Conditional Compilation + Inner Class Oddity

Vicente-Arturo Romero-Zaldivar vicente.romero at oracle.com
Thu Oct 24 12:53:58 PDT 2013


Hi Jeremy,

The bug your are mentioning was reported in our bug DB as: "JDK-7199823: 
javac generates inner class that can't be verified" [1], the changeset 
can be accessed here [2].

Test$1 is used as a token to access the constructor of class NamedClass 
if it's private.

The issue here is that if DBG is true then an anonymous inner class 
Test$1 extending Runnable is also created. javac was reusing that class 
as the token.

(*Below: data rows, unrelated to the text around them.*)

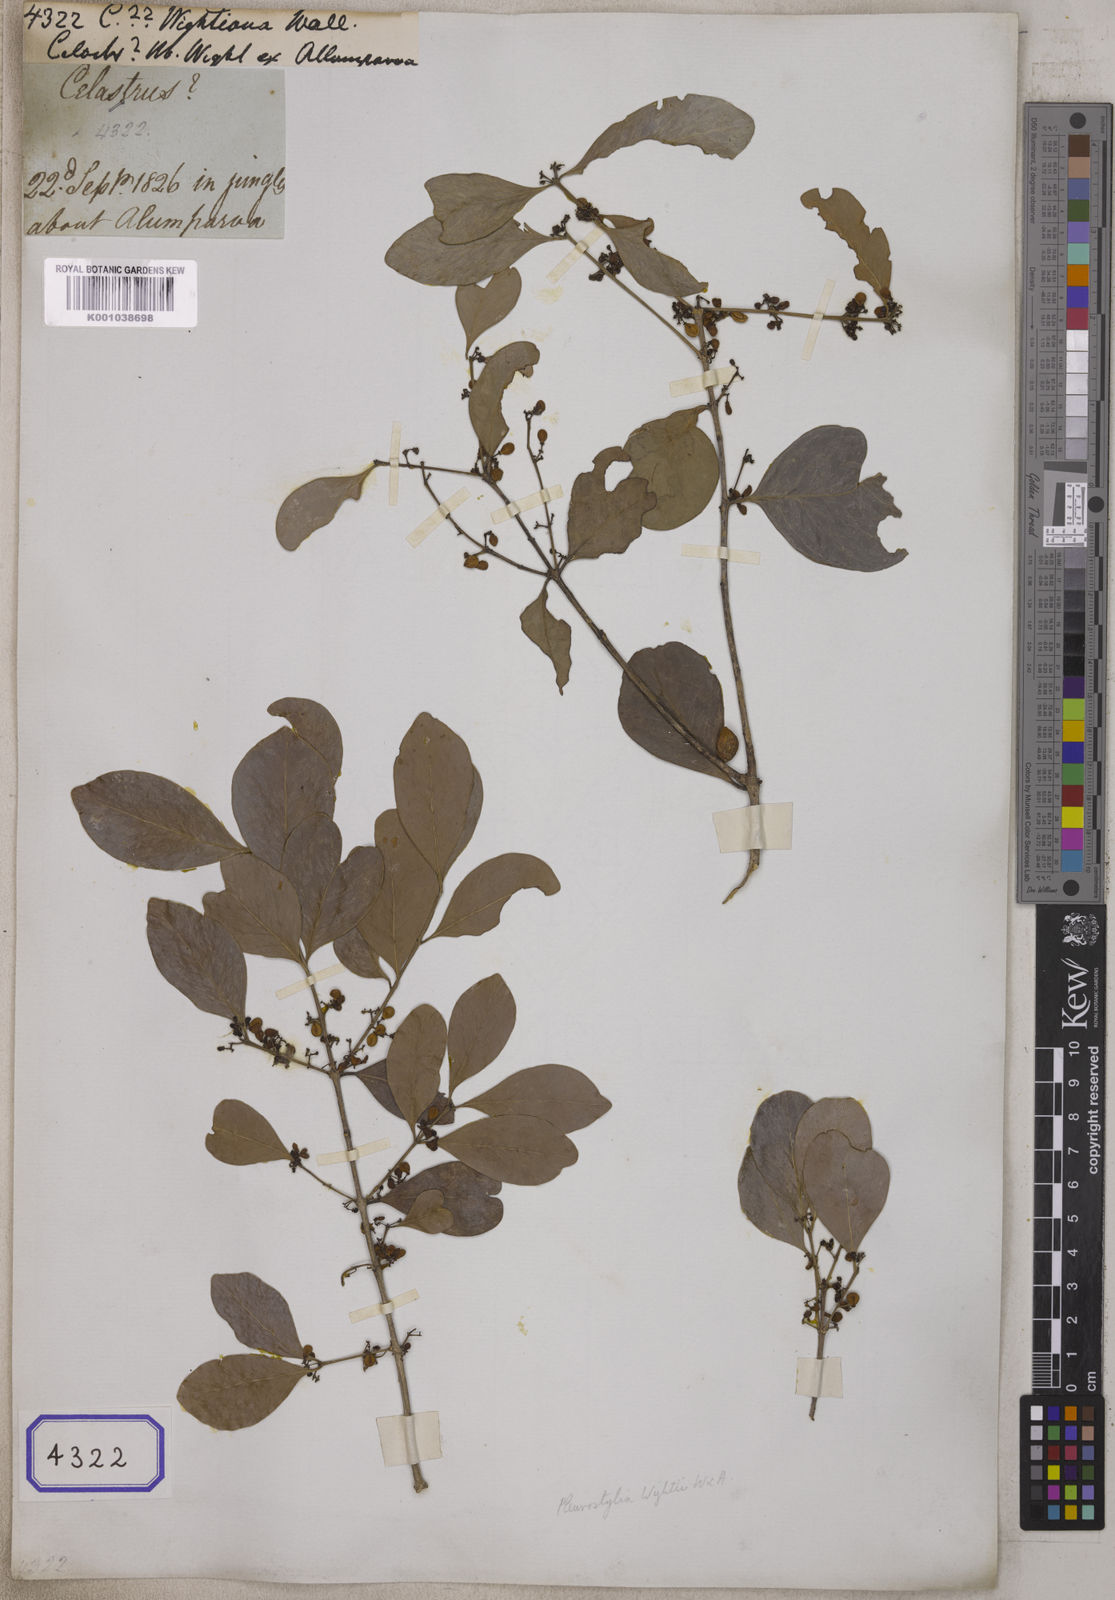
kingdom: Plantae
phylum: Tracheophyta
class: Magnoliopsida
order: Celastrales
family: Celastraceae
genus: Pleurostylia
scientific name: Pleurostylia opposita
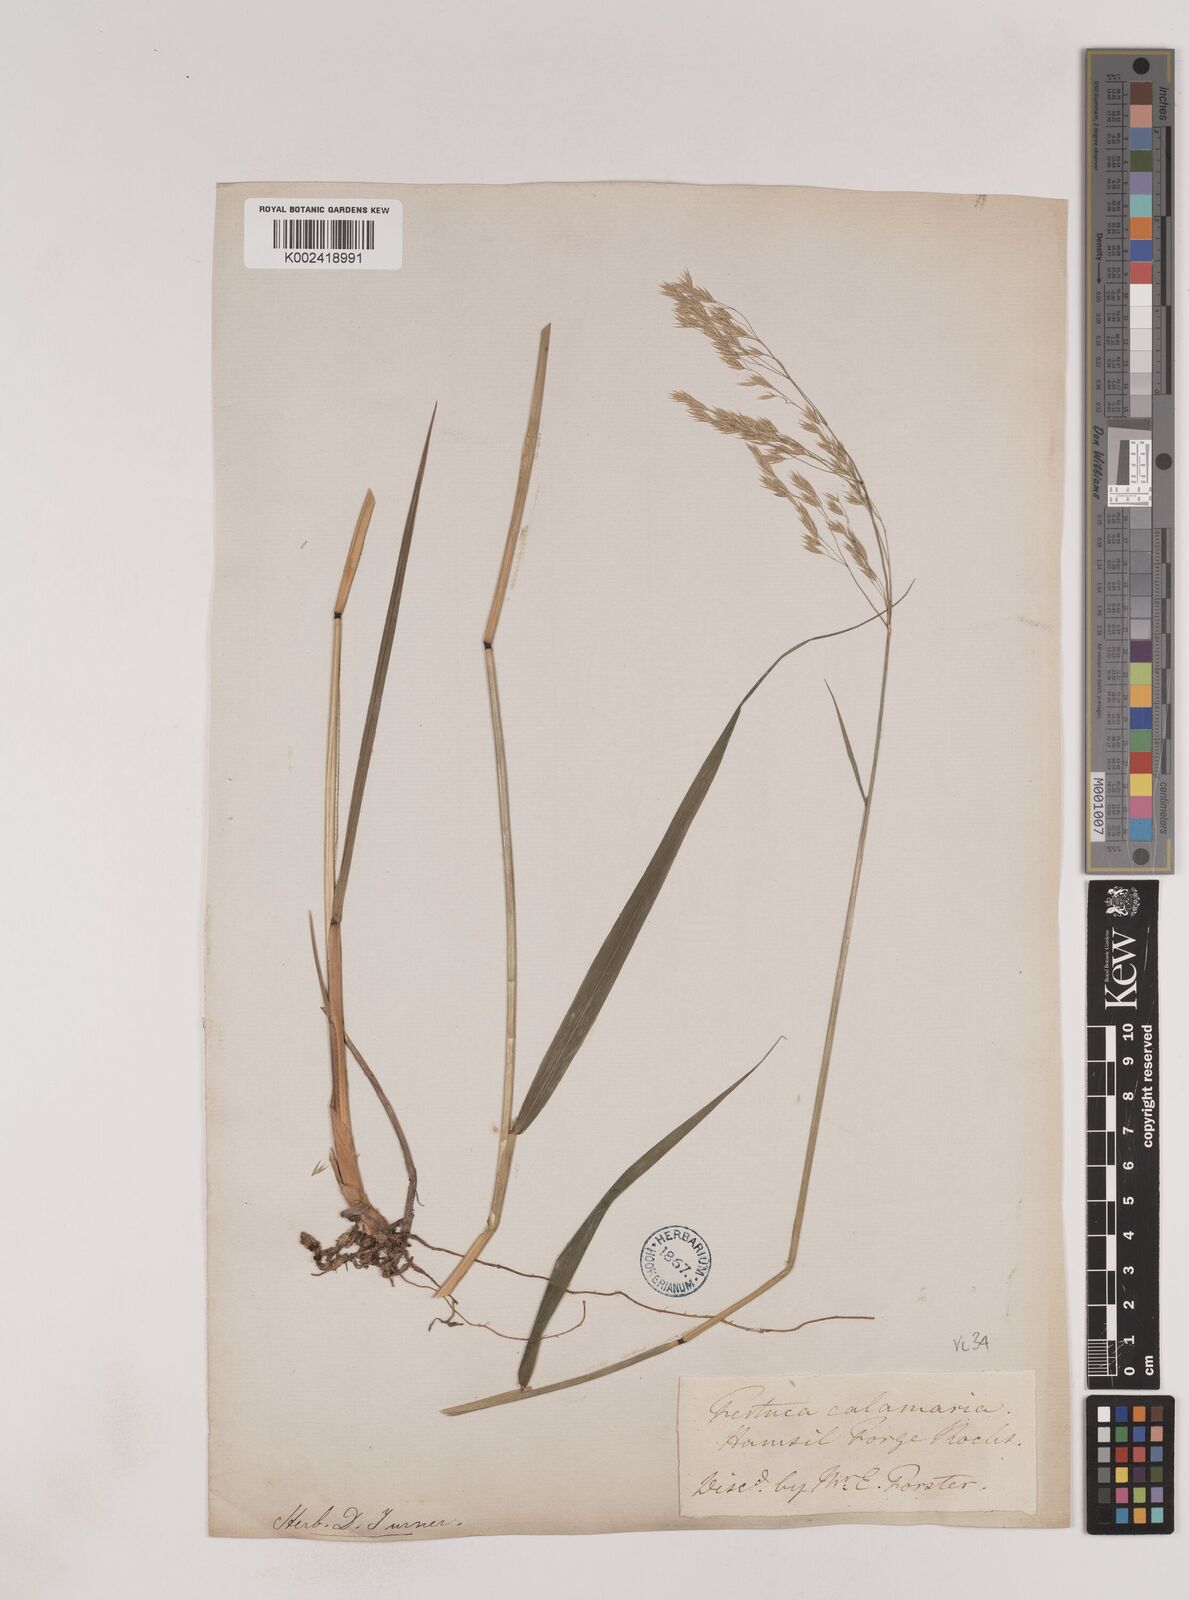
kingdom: Plantae
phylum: Tracheophyta
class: Liliopsida
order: Poales
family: Poaceae
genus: Festuca
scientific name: Festuca drymeja
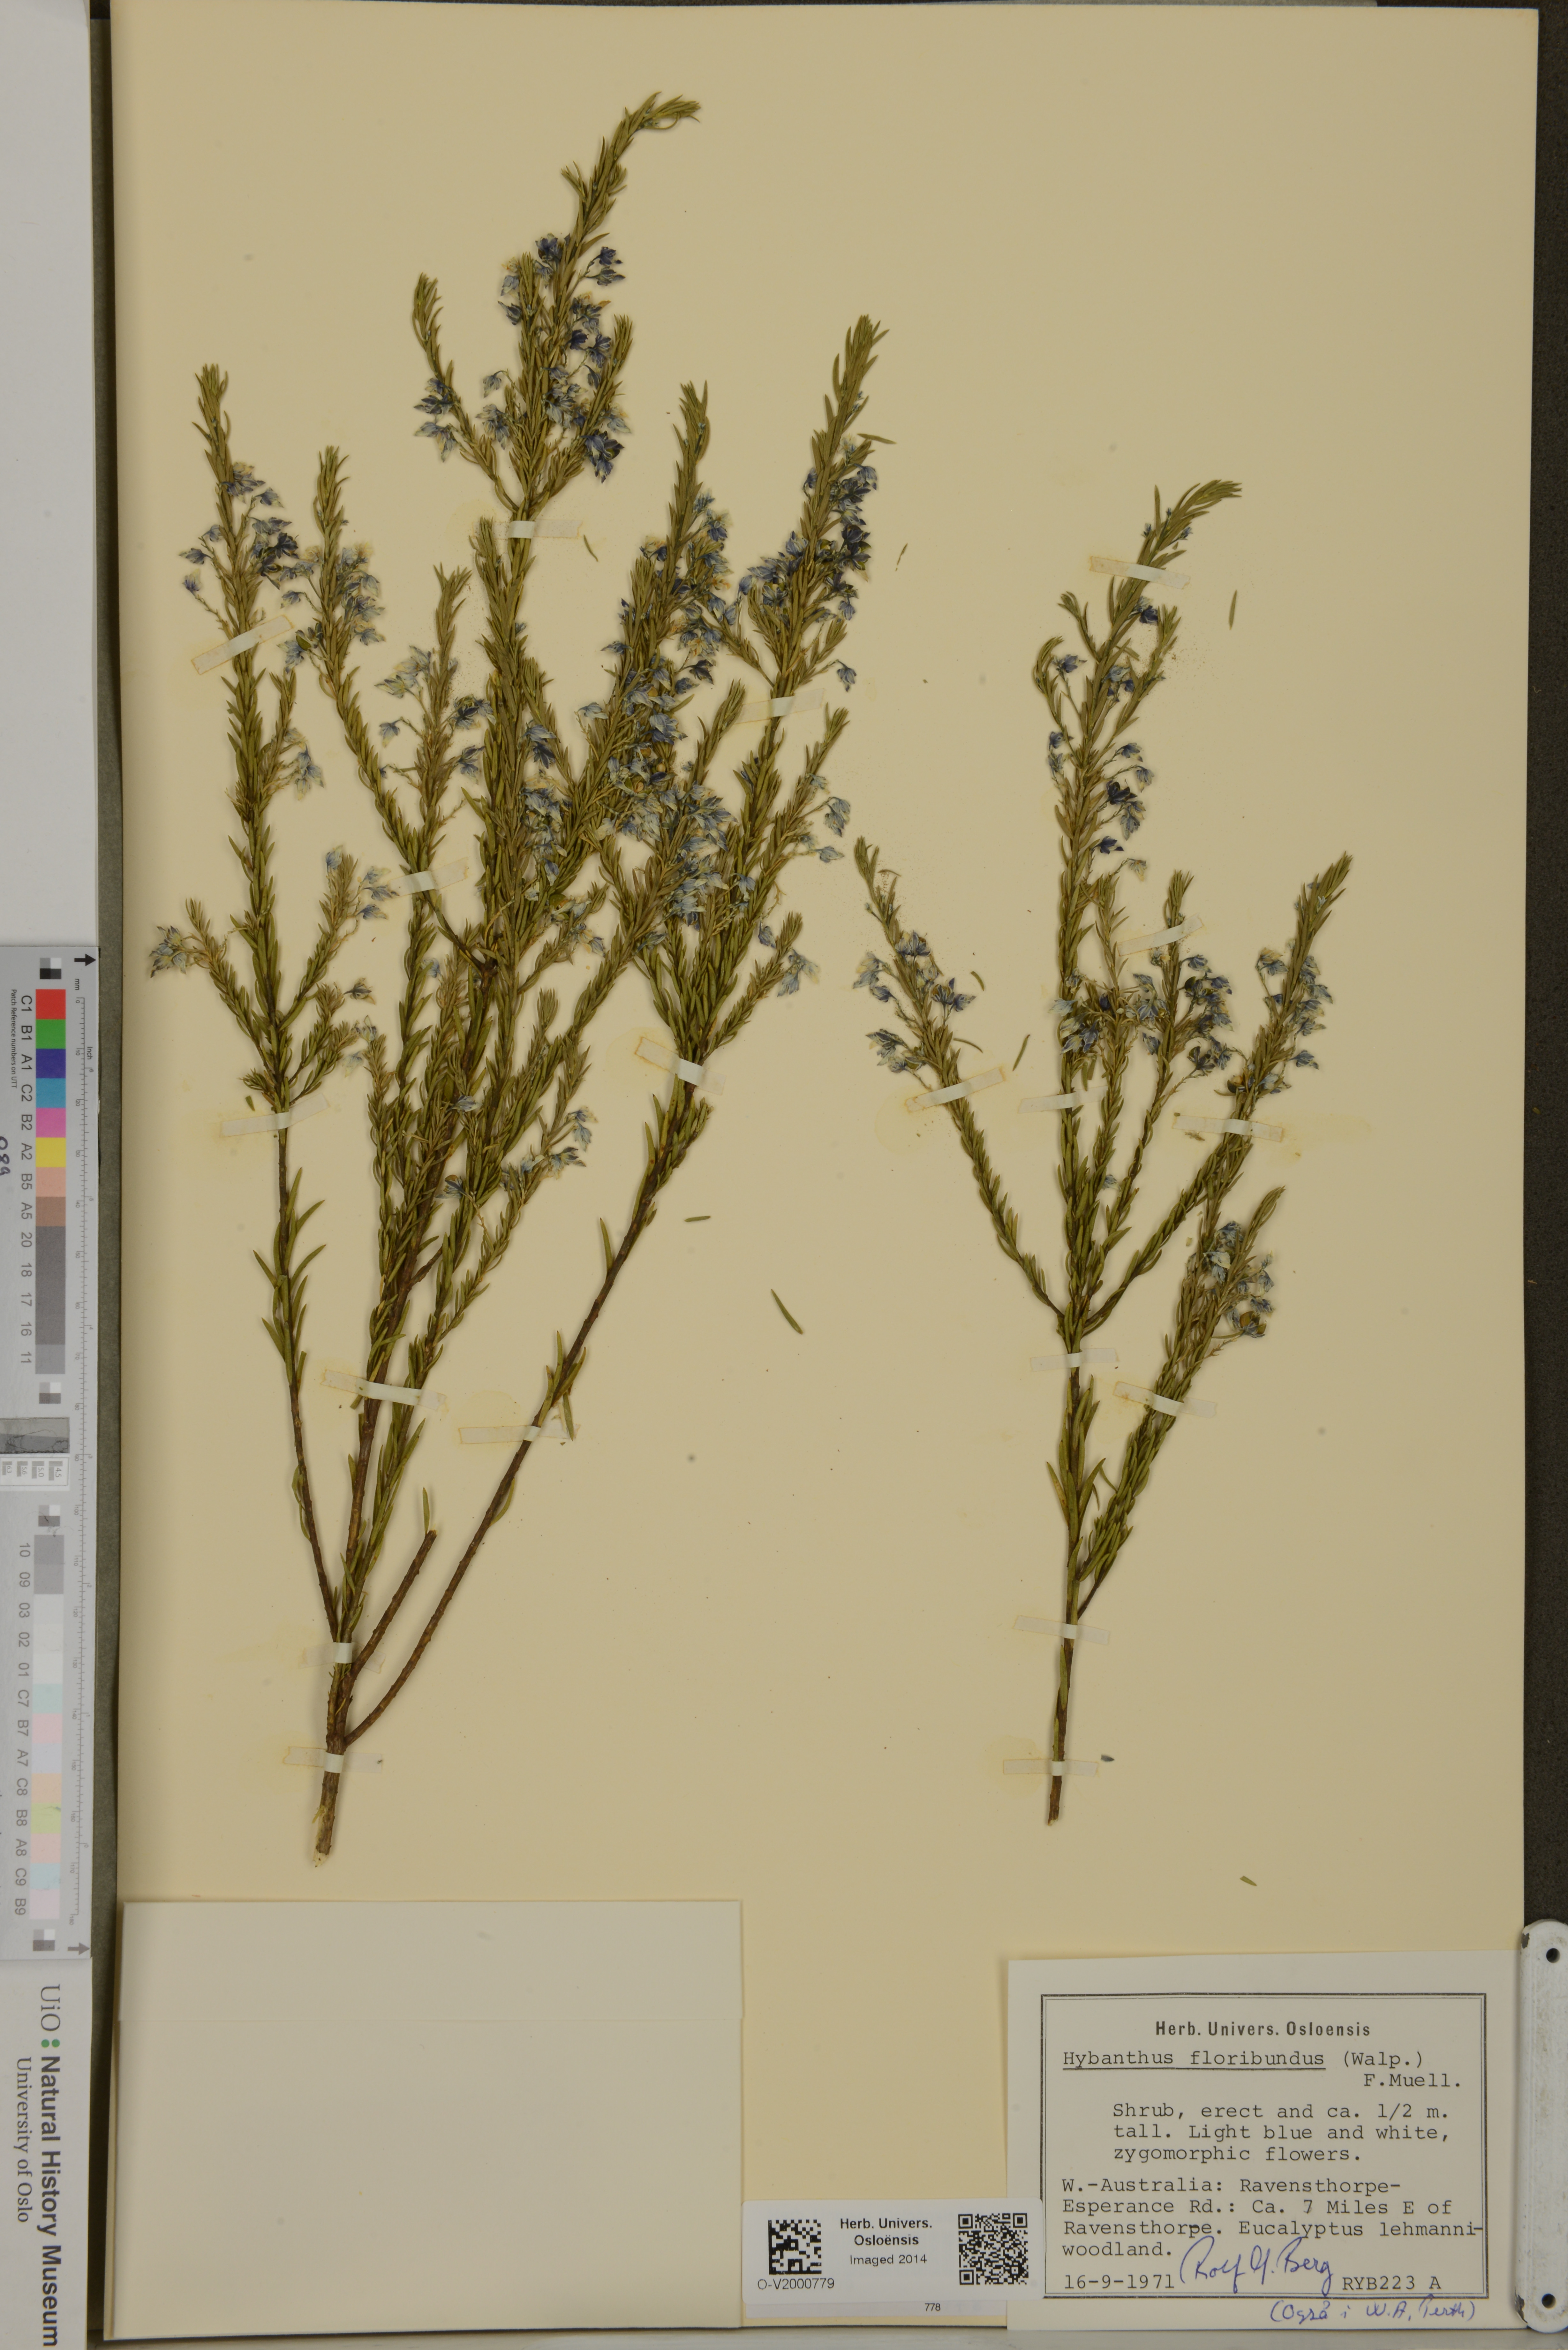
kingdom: Plantae
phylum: Tracheophyta
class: Magnoliopsida
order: Malpighiales
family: Violaceae
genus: Pigea
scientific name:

The problem is that if DBG is false, all the content of 
the "then" brace of the if is discarded by Lower, but as before other 
class, Check, had created Test$1 as a to-be-generated class then that 
class would be incomplete and was violating the spec as you have 
mentioned. So the fix at [2] is creating a new class if necessary and 
swaping the old unusable class extending Runnable, in this case, by a 
fresh empty class.

HTH,
Vicente.

[1] https://bugs.openjdk.java.net/browse/JDK-7199823
[2] http://hg.openjdk.java.net/jdk8/jdk8/langtools/rev/a51a8dac0a2f

On 24/10/13 19:34, Jeremy Manson wrote:
> Hi folks,
>
> We've found an oddity with conditional compilation and inner classes, 
> and was wondering if there was an explanation for it.  In the 
> following code, whether Test$1 is generated depends on whether 
> Test$NestedClass is private or not.  I don't think this violates the 
> spec (given that you don't have to generate Test$1 at all), but it is 
> deeply curious:
>
> public class Test {
>   private static final boolean DBG = false;
>
>   private
>   static class NamedClass {
>     int abc;
>   }
>
>   public void method() {
>     if (DBG) {
>       Thread t = new Thread(new Runnable() {
>           @Override public void run() {
>             System.out.println();
>           }
>         });
>     }
>     NamedClass nc = new NamedClass();
>   }
> }
>
> (Note that in javac 7, Test$1 has run() and <init> methods without 
> Code attributes, which violates the spec.  In javac 8, Test$1 doesn't 
> have run() or <init> methods at all, which is probably fine (albeit 
> odd).  Perhaps the fix should be backported?)
>
> Presumably, there is some method to the decision as to whether to 
> generate Test$1, but I have no idea what it is.